Our case demonstrates that SAM may represent a potential cause of unexpected hypoxia and/or refractory hypotension in patients undergoing spinal anesthesia in the context of hypovolemia and adrenergic stimulation. In the critical care setting, echocardiography may be an important first-line diagnostic approach of SAM as it provides direct visualization of the underlying mechanic pathology, and can help differentiate this from other causes of severe cardiopulmonary events [11, 12]. Diagnostic features of SAM include the distal anterior mitral valve leaflet being displaced into the LVOT during systole with a turbulent flow in the LVOT on color Doppler, followed by a posterior-directed MR jet [1, 13]. Under continuous wave Doppler, a high-velocity flow profile with a delayed peak (“dagger-shaped” signal), which is related to dynamic LVOT obstruction, is observed while tracing blood flow through the LVOT [13]. In our patient, initial TEE revealed only the mosaic pattern in the LVOT with a significantly eccentric MR jet, but it was difficult to clearly assess the mitral valve movement, because of profound tachycardia.

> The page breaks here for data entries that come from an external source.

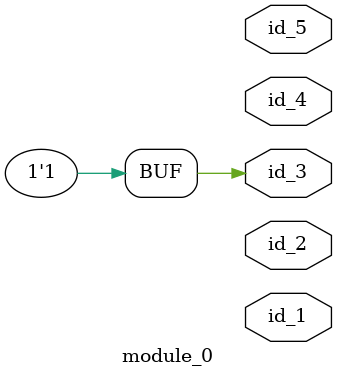
<source format=v>
`define pp_5 0
module module_0 (
    id_1,
    id_2,
    id_3,
    id_4,
    id_5
);
  output id_5;
  output id_4;
  output id_3;
  output id_2;
  output id_1;
  assign id_3 = 1;
endmodule

</source>
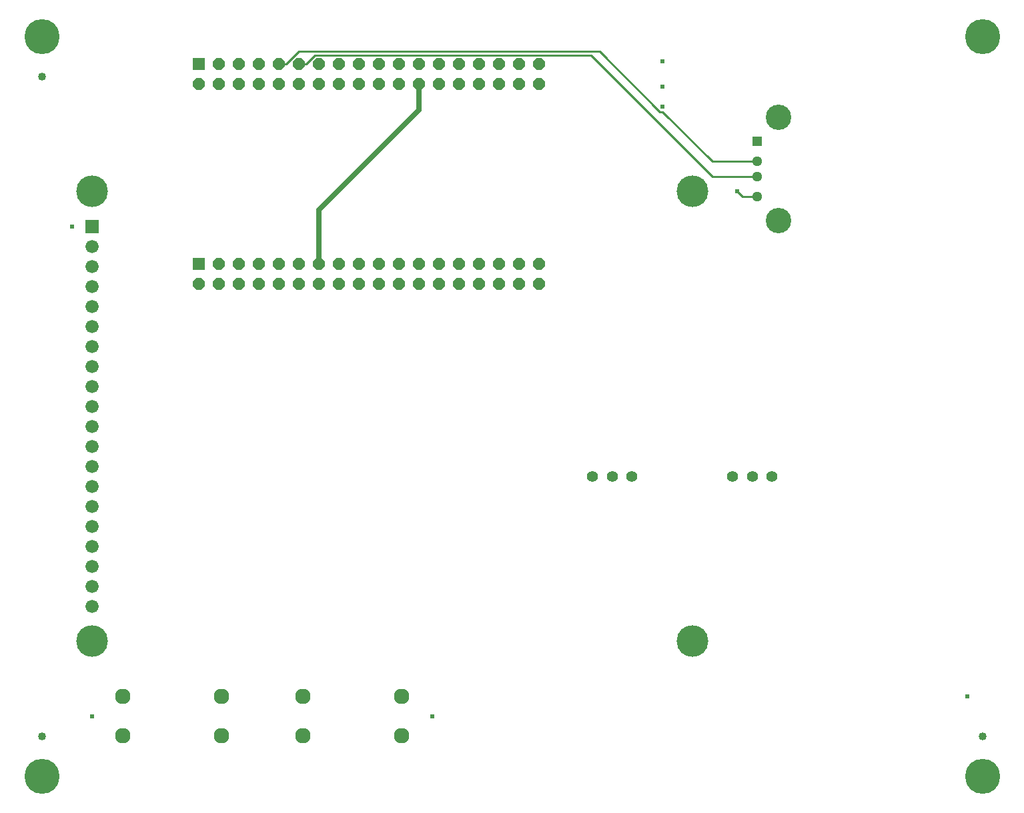
<source format=gbr>
G04 EAGLE Gerber RS-274X export*
G75*
%MOMM*%
%FSLAX34Y34*%
%LPD*%
%INBottom Copper*%
%IPPOS*%
%AMOC8*
5,1,8,0,0,1.08239X$1,22.5*%
G01*
%ADD10R,1.524000X1.524000*%
%ADD11P,1.649562X8X22.500000*%
%ADD12C,1.400000*%
%ADD13C,1.960000*%
%ADD14R,1.676400X1.676400*%
%ADD15C,1.676400*%
%ADD16C,4.016000*%
%ADD17R,1.288000X1.288000*%
%ADD18C,1.288000*%
%ADD19C,3.220000*%
%ADD20C,4.445000*%
%ADD21C,1.016000*%
%ADD22C,0.609600*%
%ADD23C,0.254000*%
%ADD24C,0.635000*%


D10*
X236900Y942600D03*
D11*
X236900Y917200D03*
X262300Y942600D03*
X262300Y917200D03*
X287700Y942600D03*
X287700Y917200D03*
X313100Y942600D03*
X313100Y917200D03*
X338500Y942600D03*
X338500Y917200D03*
X363900Y942600D03*
X363900Y917200D03*
X389300Y942600D03*
X389300Y917200D03*
X414700Y942600D03*
X414700Y917200D03*
X440100Y942600D03*
X440100Y917200D03*
X465500Y942600D03*
X465500Y917200D03*
X490900Y942600D03*
X490900Y917200D03*
X516300Y942600D03*
X516300Y917200D03*
X541700Y942600D03*
X541700Y917200D03*
X567100Y942600D03*
X567100Y917200D03*
X592500Y942600D03*
X592500Y917200D03*
X617900Y942600D03*
X617900Y917200D03*
X643300Y942600D03*
X643300Y917200D03*
X668700Y942600D03*
X668700Y917200D03*
D10*
X236900Y688600D03*
D11*
X236900Y663200D03*
X262300Y688600D03*
X262300Y663200D03*
X287700Y688600D03*
X287700Y663200D03*
X313100Y688600D03*
X313100Y663200D03*
X338500Y688600D03*
X338500Y663200D03*
X363900Y688600D03*
X363900Y663200D03*
X389300Y688600D03*
X389300Y663200D03*
X414700Y688600D03*
X414700Y663200D03*
X440100Y688600D03*
X440100Y663200D03*
X465500Y688600D03*
X465500Y663200D03*
X490900Y688600D03*
X490900Y663200D03*
X516300Y688600D03*
X516300Y663200D03*
X541700Y688600D03*
X541700Y663200D03*
X567100Y688600D03*
X567100Y663200D03*
X592500Y688600D03*
X592500Y663200D03*
X617900Y688600D03*
X617900Y663200D03*
X643300Y688600D03*
X643300Y663200D03*
X668700Y688600D03*
X668700Y663200D03*
D12*
X787000Y419100D03*
X762000Y419100D03*
X737000Y419100D03*
X914800Y419100D03*
X939800Y419100D03*
X964800Y419100D03*
D13*
X265700Y139300D03*
X265700Y89300D03*
X140700Y89300D03*
X140700Y139300D03*
X494300Y139300D03*
X494300Y89300D03*
X369300Y89300D03*
X369300Y139300D03*
D14*
X101600Y736600D03*
D15*
X101600Y711200D03*
X101600Y685800D03*
X101600Y660400D03*
X101600Y635000D03*
X101600Y609600D03*
X101600Y584200D03*
X101600Y558800D03*
X101600Y533400D03*
X101600Y508000D03*
X101600Y482600D03*
X101600Y457200D03*
X101600Y431800D03*
X101600Y406400D03*
X101600Y381000D03*
X101600Y355600D03*
X101600Y330200D03*
X101600Y304800D03*
X101600Y279400D03*
X101600Y254000D03*
D16*
X101600Y781050D03*
X101600Y209550D03*
X863600Y781050D03*
X863600Y209550D03*
D17*
X946150Y844550D03*
D18*
X946150Y819550D03*
X946150Y799550D03*
X946150Y774550D03*
D19*
X973250Y875250D03*
X973250Y743850D03*
D20*
X38100Y38100D03*
X38100Y977900D03*
X1231900Y977900D03*
X1231900Y38100D03*
D21*
X38100Y88900D03*
X38100Y927100D03*
X1231900Y88900D03*
D22*
X825500Y914400D03*
X825500Y889000D03*
X1212850Y139700D03*
D23*
X946150Y774550D02*
X927250Y774550D01*
X920750Y781050D01*
D22*
X920750Y781050D03*
X76200Y736600D03*
X825500Y946150D03*
X533400Y114300D03*
X101600Y114300D03*
D24*
X389300Y688600D02*
X389300Y757600D01*
X516300Y884600D02*
X516300Y917200D01*
X516300Y884600D02*
X389300Y757600D01*
D23*
X822659Y882142D02*
X826008Y882142D01*
X347736Y942600D02*
X338500Y942600D01*
X347736Y942600D02*
X364246Y959110D01*
X745691Y959110D01*
X822659Y882142D01*
X889000Y819150D02*
X945750Y819150D01*
X946150Y819550D01*
X889000Y819150D02*
X826008Y882142D01*
X373136Y942600D02*
X363900Y942600D01*
X373136Y942600D02*
X384566Y954030D01*
X735070Y954030D01*
X889550Y799550D02*
X946150Y799550D01*
X889550Y799550D02*
X735070Y954030D01*
M02*

</source>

Nevertheless, it is important to note that these echographic features may be suggestive of SAM, when there is unexplained hypoxemia or hypotension in the perioperative period, even in patients without obvious underlying heart disease.

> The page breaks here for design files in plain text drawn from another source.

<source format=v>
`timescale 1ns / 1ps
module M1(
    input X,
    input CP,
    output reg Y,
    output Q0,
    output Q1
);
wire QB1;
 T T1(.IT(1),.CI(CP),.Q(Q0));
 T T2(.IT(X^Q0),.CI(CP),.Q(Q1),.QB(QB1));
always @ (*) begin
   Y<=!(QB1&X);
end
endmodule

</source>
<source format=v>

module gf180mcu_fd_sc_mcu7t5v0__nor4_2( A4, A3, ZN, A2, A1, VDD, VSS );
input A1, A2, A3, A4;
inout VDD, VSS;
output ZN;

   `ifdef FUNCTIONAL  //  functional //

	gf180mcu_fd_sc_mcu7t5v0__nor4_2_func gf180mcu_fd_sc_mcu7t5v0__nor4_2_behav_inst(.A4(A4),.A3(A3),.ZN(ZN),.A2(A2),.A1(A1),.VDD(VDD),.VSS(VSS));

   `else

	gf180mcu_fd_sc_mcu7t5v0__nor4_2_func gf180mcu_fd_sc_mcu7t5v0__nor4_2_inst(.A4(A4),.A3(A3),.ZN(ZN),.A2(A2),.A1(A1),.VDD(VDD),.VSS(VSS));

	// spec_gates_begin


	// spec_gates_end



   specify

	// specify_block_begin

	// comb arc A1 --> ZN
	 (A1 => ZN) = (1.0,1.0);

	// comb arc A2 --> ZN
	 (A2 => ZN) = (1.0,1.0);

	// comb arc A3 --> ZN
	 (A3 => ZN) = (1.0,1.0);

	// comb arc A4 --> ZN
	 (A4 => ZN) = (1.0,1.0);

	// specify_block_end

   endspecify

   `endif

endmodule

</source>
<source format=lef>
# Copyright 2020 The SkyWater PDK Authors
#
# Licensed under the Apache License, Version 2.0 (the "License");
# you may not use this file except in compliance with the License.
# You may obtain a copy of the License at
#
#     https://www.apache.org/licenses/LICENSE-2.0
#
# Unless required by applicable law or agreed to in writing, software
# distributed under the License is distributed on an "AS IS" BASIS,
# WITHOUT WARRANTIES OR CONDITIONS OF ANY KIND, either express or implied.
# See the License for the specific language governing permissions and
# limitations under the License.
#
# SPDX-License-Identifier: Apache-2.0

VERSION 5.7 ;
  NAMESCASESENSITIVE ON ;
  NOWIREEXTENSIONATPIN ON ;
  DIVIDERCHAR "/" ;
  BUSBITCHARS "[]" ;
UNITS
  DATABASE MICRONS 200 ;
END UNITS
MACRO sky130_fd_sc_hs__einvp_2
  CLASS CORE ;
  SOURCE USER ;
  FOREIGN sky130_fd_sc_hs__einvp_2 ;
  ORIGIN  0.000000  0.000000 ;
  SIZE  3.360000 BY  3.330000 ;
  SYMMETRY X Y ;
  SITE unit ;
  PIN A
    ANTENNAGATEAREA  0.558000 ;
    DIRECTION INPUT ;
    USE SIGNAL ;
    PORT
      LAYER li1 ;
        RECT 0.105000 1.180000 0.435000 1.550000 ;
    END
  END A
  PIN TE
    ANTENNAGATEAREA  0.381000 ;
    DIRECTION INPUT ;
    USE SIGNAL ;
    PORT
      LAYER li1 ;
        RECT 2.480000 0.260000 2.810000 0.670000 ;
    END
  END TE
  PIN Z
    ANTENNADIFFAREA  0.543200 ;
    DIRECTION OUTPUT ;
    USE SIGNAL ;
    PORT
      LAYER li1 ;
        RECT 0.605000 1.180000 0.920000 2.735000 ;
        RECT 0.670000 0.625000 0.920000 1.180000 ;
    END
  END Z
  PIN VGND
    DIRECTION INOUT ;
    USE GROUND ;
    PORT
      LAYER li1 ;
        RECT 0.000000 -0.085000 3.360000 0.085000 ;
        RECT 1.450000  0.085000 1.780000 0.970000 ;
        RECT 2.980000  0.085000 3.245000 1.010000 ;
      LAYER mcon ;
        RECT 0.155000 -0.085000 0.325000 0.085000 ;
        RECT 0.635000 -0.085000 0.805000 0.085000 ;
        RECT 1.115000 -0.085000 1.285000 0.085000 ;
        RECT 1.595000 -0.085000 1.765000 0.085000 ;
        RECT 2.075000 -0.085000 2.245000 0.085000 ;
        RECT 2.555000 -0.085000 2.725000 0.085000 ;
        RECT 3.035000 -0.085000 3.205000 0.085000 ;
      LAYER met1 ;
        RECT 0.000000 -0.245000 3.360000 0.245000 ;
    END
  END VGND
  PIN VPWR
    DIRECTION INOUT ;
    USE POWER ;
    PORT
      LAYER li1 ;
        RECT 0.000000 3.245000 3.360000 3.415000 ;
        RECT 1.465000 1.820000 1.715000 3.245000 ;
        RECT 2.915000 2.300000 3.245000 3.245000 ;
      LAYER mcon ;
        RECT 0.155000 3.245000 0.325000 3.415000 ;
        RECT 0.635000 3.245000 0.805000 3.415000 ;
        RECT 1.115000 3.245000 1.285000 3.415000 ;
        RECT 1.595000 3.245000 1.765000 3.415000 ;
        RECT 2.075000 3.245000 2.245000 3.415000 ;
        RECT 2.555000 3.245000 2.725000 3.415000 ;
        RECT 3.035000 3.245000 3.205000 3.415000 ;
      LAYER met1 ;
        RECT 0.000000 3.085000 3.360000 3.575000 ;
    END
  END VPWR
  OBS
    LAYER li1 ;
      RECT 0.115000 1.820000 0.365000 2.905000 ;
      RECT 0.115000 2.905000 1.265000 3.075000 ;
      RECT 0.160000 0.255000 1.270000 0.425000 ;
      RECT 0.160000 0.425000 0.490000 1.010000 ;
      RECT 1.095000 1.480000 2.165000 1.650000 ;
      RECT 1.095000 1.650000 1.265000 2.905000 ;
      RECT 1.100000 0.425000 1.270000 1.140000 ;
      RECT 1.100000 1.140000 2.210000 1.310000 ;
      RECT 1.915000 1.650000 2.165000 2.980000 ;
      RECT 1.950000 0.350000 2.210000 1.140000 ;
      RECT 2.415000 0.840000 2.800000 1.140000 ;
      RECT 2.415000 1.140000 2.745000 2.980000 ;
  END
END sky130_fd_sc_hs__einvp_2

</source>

Bedside TEE plays an essential role not only for timely diagnosis of SAM but also in facilitating early treatment of underlying causative factors and thus preventing the development of SAM. The principles of medical therapy for SAM are to increase LV preload and reduce the hypercontractile state [8, 9]. Options include volume resuscitation and if required, vasopressor infusion (e.g. phenylephrine) to restore LV volume and prevent cardiovascular collapse. Our case indicates that fluid balance should be carefully monitored and aggressive management instigated for hypovolemia, particularly in urological patients having spinal anesthesia, as they usually undergo fluid restriction and/or routine diuretic therapy in the perioperative period. For patients in a hypercontractile state, cessation of vasodilators and inotropes can be helpful. Moreover, β-adrenergic blockers have been considered as an alternative treatment option in selective cases to decrease the HR, with prolongation of the LV filling period, and also reduce the force of contraction [3, 14].

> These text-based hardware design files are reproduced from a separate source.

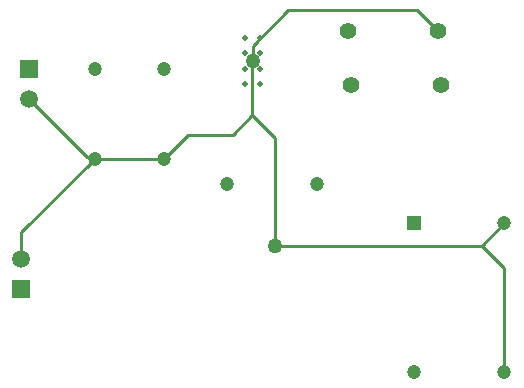
<source format=gbl>
G04*
G04 #@! TF.GenerationSoftware,Altium Limited,Altium Designer,22.11.1 (43)*
G04*
G04 Layer_Physical_Order=2*
G04 Layer_Color=16711680*
%FSLAX25Y25*%
%MOIN*%
G70*
G04*
G04 #@! TF.SameCoordinates,0EF54BBF-8022-4FFE-BA48-DBC816024316*
G04*
G04*
G04 #@! TF.FilePolarity,Positive*
G04*
G01*
G75*
%ADD12C,0.01000*%
%ADD25C,0.01968*%
%ADD27R,0.05906X0.05906*%
%ADD28C,0.05906*%
%ADD29C,0.04724*%
%ADD30R,0.04724X0.04724*%
%ADD31C,0.05512*%
%ADD32C,0.05000*%
D12*
X371598Y360098D02*
X383500Y372000D01*
X426469D02*
X433468Y365000D01*
X383500Y372000D02*
X426469D01*
X371598Y355000D02*
Y360098D01*
X294468Y298000D02*
X318969Y322500D01*
X294468Y289000D02*
Y298000D01*
X371468Y337000D02*
X379000Y329468D01*
Y293500D02*
Y329468D01*
X455500Y251500D02*
Y285968D01*
X447968Y293500D02*
X455500Y285968D01*
X447968Y293500D02*
X455469Y301000D01*
X379000Y293500D02*
X447968D01*
X371468Y354870D02*
X371598Y355000D01*
X371468Y337000D02*
Y354870D01*
X364968Y330500D02*
X371468Y337000D01*
X349969Y330500D02*
X364968D01*
X341968Y322500D02*
X349969Y330500D01*
X318969Y322500D02*
X341968D01*
X296969Y342500D02*
X316256Y323213D01*
X318256D01*
X318969Y322500D01*
D25*
X369039Y362677D02*
D03*
X374158D02*
D03*
X369039Y357559D02*
D03*
X374158D02*
D03*
X369039Y352441D02*
D03*
X374158D02*
D03*
X369039Y347323D02*
D03*
X374158D02*
D03*
D27*
X294468Y279000D02*
D03*
X296969Y352500D02*
D03*
D28*
X294468Y289000D02*
D03*
X296969Y342500D02*
D03*
D29*
X392969Y314000D02*
D03*
X362968D02*
D03*
X341968Y352500D02*
D03*
Y322500D02*
D03*
X318969Y352500D02*
D03*
Y322500D02*
D03*
X455469Y301000D02*
D03*
X425500Y251500D02*
D03*
X455500D02*
D03*
D30*
X425468Y301000D02*
D03*
D31*
X434469Y347000D02*
D03*
X404468D02*
D03*
X403469Y365000D02*
D03*
X433468D02*
D03*
D32*
X379000Y293500D02*
D03*
X371598Y355000D02*
D03*
M02*

</source>
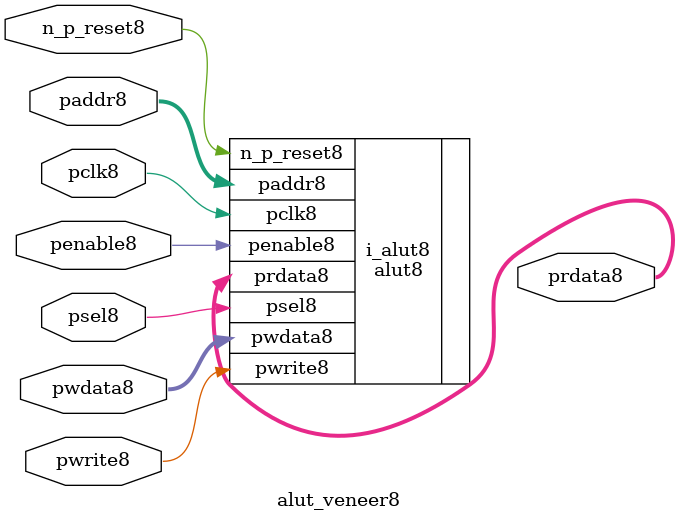
<source format=v>
module alut_veneer8
(   
   // Inputs8
   pclk8,
   n_p_reset8,
   psel8,            
   penable8,       
   pwrite8,         
   paddr8,           
   pwdata8,          

   // Outputs8
   prdata8  
);

   // APB8 Inputs8
   input             pclk8;               // APB8 clock8                          
   input             n_p_reset8;          // Reset8                              
   input             psel8;               // Module8 select8 signal8               
   input             penable8;            // Enable8 signal8                      
   input             pwrite8;             // Write when HIGH8 and read when LOW8  
   input [6:0]       paddr8;              // Address bus for read write         
   input [31:0]      pwdata8;             // APB8 write bus                      

   output [31:0]     prdata8;             // APB8 read bus                       


//-----------------------------------------------------------------------
//##############################################################################
// if the ALUT8 is NOT8 black8 boxed8 
//##############################################################################
`ifndef FV_KIT_BLACK_BOX_LUT8 


alut8 i_alut8 (
        //inputs8
        . n_p_reset8(n_p_reset8),
        . pclk8(pclk8),
        . psel8(psel8),
        . penable8(penable8),
        . pwrite8(pwrite8),
        . paddr8(paddr8[6:0]),
        . pwdata8(pwdata8),

        //outputs8
        . prdata8(prdata8)
);


`else 
//##############################################################################
// if the <module> is black8 boxed8 
//##############################################################################

   // APB8 Inputs8
   wire              pclk8;               // APB8 clock8                          
   wire              n_p_reset8;          // Reset8                              
   wire              psel8;               // Module8 select8 signal8               
   wire              penable8;            // Enable8 signal8                      
   wire              pwrite8;             // Write when HIGH8 and read when LOW8  
   wire  [6:0]       paddr8;              // Address bus for read write         
   wire  [31:0]      pwdata8;             // APB8 write bus                      

   reg   [31:0]      prdata8;             // APB8 read bus                       


`endif

endmodule

</source>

In conclusion, SAM may result in unexpected perioperative cardiopulmonary deterioration, particularly in the presence of myocardial hypertrophy or in vulnerable situations such as hypovolemia and anesthesia-mediated vasodilatation. Our case highlights that SAM can be easily overlooked and may clinically resemble cardiogenic pulmonary edema when actually in the hypovolemic state, which might lead to incorrect treatment. Prompt echocardiography plays an essential role in making a timely diagnosis and guiding appropriate management.